WORK ITEM:
First find the line with "right back paw: (672, 517)" in the entries below, then set down exactly every line through the line with "right shoulder: (1035, 404)", that line included.

Collected data entries:
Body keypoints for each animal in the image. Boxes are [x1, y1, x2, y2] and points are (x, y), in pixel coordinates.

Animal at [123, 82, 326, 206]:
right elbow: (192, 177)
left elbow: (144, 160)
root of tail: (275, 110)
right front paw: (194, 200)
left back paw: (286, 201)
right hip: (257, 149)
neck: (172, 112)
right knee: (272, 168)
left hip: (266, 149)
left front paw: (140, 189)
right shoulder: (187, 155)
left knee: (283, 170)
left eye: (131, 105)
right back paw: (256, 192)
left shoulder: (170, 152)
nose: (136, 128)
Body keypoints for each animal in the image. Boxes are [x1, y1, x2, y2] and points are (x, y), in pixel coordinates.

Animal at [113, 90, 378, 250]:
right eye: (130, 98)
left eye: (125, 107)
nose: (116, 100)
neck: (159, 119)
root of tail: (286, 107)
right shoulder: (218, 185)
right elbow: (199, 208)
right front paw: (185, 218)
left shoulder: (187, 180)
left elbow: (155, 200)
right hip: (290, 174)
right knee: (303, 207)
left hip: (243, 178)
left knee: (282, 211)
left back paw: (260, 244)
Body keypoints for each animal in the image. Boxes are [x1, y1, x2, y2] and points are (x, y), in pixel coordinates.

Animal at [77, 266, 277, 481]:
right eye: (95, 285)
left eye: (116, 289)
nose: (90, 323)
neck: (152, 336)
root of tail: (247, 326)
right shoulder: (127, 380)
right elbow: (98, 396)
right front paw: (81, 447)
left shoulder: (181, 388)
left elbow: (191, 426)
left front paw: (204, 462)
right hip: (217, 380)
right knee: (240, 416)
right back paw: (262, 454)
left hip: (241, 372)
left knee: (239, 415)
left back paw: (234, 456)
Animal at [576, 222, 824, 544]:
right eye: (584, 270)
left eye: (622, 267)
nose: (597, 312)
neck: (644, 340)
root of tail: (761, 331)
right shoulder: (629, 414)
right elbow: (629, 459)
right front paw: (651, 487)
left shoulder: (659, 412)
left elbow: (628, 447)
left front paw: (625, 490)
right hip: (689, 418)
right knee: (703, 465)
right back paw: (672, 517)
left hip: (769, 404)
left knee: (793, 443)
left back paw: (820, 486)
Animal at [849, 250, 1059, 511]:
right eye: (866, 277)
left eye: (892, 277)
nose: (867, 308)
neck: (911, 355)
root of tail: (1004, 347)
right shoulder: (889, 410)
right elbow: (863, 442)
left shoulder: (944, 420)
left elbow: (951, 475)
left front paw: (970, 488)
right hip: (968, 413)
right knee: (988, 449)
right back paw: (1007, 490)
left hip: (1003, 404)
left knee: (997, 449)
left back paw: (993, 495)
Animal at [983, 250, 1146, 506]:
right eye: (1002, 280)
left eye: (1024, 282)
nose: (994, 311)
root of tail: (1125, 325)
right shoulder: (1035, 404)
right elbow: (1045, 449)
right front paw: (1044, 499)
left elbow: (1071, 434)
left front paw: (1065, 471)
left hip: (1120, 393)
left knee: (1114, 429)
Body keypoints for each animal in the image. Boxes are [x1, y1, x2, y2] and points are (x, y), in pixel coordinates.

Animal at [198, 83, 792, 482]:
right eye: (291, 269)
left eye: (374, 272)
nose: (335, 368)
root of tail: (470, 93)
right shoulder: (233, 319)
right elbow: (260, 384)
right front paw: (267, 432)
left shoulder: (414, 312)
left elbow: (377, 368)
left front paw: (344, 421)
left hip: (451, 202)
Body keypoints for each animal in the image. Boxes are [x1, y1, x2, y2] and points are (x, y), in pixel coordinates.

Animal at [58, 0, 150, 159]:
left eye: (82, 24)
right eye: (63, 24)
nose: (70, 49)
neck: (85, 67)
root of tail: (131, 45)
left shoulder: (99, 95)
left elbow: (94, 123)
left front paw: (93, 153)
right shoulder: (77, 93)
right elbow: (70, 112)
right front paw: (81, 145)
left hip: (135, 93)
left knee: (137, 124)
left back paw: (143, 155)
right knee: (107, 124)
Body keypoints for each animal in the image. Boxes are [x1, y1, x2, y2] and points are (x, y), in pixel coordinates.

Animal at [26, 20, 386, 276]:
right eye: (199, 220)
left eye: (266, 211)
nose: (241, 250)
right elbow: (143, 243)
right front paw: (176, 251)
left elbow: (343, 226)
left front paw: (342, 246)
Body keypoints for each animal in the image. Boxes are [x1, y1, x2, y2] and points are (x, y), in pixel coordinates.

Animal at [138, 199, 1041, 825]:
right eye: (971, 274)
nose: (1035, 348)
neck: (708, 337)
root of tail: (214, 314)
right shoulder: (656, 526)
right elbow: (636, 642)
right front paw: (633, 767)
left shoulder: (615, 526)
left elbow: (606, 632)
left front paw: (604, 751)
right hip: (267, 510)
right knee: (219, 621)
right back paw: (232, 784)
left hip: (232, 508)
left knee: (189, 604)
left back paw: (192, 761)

RESPONSE TO THIS TASK:
right back paw: (672, 517)
left hip: (769, 404)
left knee: (793, 443)
left back paw: (820, 486)
Animal at [849, 250, 1059, 511]:
right eye: (866, 277)
left eye: (892, 277)
nose: (867, 308)
neck: (911, 355)
root of tail: (1004, 347)
right shoulder: (889, 410)
right elbow: (863, 442)
left shoulder: (944, 420)
left elbow: (951, 475)
left front paw: (970, 488)
right hip: (968, 413)
right knee: (988, 449)
right back paw: (1007, 490)
left hip: (1003, 404)
left knee: (997, 449)
left back paw: (993, 495)
Animal at [983, 250, 1146, 506]:
right eye: (1002, 280)
left eye: (1024, 282)
nose: (994, 311)
root of tail: (1125, 325)
right shoulder: (1035, 404)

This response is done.